W co gracie w weekend? #332 - CTR: Nitro Fueled - squaresofter - 9 lutego 2020

W co gracie w weekend? #332 - CTR: Nitro Fueled

Witajcie gracze. Mam nadzieję, że macie czas na ogrywanie ulubionych gier albo na solidny weekendowy odpoczynek. Jeśli o mnie chodzi, to w moje ręce trafiła gra pt. Crash Team Racing – Nitro Fueled i to nią chciałbym się dzisiaj zająć.

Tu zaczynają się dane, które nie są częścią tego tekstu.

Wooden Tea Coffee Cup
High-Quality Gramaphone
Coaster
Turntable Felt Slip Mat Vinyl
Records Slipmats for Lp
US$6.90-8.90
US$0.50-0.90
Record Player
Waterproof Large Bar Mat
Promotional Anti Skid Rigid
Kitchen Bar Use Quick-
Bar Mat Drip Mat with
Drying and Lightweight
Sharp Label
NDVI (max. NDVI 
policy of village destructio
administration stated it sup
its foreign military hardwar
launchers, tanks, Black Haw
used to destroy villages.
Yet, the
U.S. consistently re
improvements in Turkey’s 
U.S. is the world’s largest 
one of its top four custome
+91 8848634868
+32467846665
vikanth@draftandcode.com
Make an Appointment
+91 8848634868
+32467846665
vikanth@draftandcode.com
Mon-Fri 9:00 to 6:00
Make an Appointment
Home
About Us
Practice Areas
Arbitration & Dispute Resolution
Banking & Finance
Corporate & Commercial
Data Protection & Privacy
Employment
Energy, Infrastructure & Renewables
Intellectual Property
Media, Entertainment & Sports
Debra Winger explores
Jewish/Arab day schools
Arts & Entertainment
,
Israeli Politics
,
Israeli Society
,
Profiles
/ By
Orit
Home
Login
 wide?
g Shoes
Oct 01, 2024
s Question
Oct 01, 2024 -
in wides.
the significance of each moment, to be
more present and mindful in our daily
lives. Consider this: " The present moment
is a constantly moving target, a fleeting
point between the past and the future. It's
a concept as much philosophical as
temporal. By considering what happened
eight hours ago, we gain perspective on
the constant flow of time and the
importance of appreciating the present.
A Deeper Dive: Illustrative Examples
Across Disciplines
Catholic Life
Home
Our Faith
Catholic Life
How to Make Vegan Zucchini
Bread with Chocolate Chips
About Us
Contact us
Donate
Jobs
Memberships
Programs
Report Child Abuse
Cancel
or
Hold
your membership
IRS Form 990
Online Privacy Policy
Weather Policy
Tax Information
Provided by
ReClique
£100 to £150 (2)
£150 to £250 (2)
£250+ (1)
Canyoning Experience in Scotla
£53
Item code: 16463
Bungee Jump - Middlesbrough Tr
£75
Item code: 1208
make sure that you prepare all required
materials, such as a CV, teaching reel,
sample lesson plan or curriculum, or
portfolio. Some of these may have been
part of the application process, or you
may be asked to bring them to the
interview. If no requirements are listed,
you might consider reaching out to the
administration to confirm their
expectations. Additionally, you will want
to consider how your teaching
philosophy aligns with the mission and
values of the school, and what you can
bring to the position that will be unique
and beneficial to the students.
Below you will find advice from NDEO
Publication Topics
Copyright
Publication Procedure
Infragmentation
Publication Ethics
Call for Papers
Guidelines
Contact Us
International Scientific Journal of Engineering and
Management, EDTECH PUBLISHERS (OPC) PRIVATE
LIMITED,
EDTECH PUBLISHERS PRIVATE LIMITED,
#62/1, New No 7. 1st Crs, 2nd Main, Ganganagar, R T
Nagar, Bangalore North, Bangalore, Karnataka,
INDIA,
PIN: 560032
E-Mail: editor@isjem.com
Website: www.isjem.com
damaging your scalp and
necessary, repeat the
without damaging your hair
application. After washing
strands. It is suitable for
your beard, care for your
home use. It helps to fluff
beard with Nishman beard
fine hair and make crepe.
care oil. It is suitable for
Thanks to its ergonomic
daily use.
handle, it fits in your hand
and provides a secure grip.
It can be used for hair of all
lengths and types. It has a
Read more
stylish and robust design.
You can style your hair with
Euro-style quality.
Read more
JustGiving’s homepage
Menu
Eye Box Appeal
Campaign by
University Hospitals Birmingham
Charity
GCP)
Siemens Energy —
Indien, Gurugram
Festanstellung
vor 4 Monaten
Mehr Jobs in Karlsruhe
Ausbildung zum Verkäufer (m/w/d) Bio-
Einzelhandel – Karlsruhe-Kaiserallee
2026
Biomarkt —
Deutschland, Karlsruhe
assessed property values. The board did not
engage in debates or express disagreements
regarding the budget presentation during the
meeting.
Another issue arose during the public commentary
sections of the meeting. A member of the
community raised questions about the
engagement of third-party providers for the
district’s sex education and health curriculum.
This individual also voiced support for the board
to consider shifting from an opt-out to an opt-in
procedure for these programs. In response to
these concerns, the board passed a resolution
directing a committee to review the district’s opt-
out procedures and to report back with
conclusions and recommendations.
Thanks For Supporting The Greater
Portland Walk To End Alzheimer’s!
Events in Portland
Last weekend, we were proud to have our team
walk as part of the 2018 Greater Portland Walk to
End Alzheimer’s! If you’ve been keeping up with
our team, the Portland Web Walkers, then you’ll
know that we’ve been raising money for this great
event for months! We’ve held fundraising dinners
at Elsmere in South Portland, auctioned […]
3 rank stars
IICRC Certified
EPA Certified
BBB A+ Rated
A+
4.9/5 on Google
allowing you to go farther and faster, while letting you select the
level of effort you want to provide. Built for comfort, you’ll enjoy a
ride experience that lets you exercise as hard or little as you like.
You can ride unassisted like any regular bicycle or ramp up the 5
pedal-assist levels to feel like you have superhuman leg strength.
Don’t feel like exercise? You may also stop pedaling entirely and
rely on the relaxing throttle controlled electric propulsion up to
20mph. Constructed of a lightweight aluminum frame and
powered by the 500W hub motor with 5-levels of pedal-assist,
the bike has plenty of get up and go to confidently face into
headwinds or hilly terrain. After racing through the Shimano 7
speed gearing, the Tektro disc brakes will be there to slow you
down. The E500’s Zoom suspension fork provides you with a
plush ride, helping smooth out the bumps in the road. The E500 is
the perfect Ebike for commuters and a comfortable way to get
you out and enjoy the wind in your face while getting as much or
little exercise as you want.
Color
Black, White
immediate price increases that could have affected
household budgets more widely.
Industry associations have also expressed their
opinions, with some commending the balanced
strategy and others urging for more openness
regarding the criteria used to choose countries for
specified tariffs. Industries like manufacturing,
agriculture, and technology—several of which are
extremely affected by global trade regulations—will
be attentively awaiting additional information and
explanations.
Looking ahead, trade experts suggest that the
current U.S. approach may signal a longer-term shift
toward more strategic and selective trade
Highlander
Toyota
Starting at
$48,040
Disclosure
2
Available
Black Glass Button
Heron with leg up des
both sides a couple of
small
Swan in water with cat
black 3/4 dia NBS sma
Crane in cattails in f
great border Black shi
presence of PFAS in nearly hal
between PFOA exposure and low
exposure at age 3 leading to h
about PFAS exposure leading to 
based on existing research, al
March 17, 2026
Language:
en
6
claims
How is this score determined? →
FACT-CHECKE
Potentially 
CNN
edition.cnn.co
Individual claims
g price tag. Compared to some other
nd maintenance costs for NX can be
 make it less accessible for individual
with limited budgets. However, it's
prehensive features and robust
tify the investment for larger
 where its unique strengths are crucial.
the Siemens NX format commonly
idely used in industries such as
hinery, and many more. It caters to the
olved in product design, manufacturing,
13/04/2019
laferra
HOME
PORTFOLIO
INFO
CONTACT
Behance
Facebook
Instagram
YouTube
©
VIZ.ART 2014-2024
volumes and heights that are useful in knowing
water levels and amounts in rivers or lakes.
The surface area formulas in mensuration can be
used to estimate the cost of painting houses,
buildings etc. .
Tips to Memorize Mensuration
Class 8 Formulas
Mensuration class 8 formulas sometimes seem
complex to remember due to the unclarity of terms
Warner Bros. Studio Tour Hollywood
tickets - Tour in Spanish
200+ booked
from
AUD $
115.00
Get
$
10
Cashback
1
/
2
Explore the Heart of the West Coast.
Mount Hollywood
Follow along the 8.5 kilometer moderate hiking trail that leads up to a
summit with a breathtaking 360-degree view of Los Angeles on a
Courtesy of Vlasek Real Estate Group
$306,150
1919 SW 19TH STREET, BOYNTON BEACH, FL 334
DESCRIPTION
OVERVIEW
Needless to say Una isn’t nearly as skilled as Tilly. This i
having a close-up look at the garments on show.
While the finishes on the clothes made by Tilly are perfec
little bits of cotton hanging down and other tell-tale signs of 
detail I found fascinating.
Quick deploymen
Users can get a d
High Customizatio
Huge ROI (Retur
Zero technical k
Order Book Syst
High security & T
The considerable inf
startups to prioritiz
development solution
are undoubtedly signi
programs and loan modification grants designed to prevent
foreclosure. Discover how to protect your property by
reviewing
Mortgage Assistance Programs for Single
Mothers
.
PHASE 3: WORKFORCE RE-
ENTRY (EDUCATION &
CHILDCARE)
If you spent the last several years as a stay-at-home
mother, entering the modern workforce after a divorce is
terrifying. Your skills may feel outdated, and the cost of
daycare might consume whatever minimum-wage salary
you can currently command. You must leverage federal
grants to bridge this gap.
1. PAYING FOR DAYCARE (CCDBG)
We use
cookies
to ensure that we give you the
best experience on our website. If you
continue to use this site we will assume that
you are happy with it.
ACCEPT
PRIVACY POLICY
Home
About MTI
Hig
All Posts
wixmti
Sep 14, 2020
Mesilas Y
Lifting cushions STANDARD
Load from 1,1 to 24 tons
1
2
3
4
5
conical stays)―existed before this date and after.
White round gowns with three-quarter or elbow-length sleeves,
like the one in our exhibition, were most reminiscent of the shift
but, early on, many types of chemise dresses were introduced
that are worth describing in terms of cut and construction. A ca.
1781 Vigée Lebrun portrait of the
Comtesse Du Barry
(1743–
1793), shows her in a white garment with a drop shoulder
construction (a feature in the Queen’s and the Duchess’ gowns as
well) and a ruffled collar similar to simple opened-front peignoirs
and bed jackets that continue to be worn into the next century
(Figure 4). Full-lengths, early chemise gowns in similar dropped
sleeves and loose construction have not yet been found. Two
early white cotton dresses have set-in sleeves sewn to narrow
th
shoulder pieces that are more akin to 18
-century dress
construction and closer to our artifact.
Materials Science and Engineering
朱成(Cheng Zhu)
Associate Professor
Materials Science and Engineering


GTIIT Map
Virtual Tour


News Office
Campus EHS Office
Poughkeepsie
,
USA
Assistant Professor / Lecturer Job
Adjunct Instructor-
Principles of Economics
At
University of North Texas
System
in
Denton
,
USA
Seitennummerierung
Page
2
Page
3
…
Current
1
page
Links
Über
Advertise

Pożyczyłem ją jakieś dwa-trzy tygodnie temu od kolegi, który prosił, abym się do niej jakoś odniósł, co też chciałem uczynić już dawno temu, ale z braku czasu nie miałem kiedy się tym zająć. Chciałem przede wszystkim pożegnać się tak jak trzeba z Nieznajomym z Oddword: Stranger’s Wrath i trochę mi to zajęło. Jeszcze później koleżanka zaprosiła mnie na ślub w Final Fantasy XIV, więc dopiero po tej ceremonii w późną sobotnią noc mogłem się przyjrzeć nowej wersji jednemu z moich ulubionych tytułów wyprodukowanych dwie dekady temu przez ludzi z Naughty Dog.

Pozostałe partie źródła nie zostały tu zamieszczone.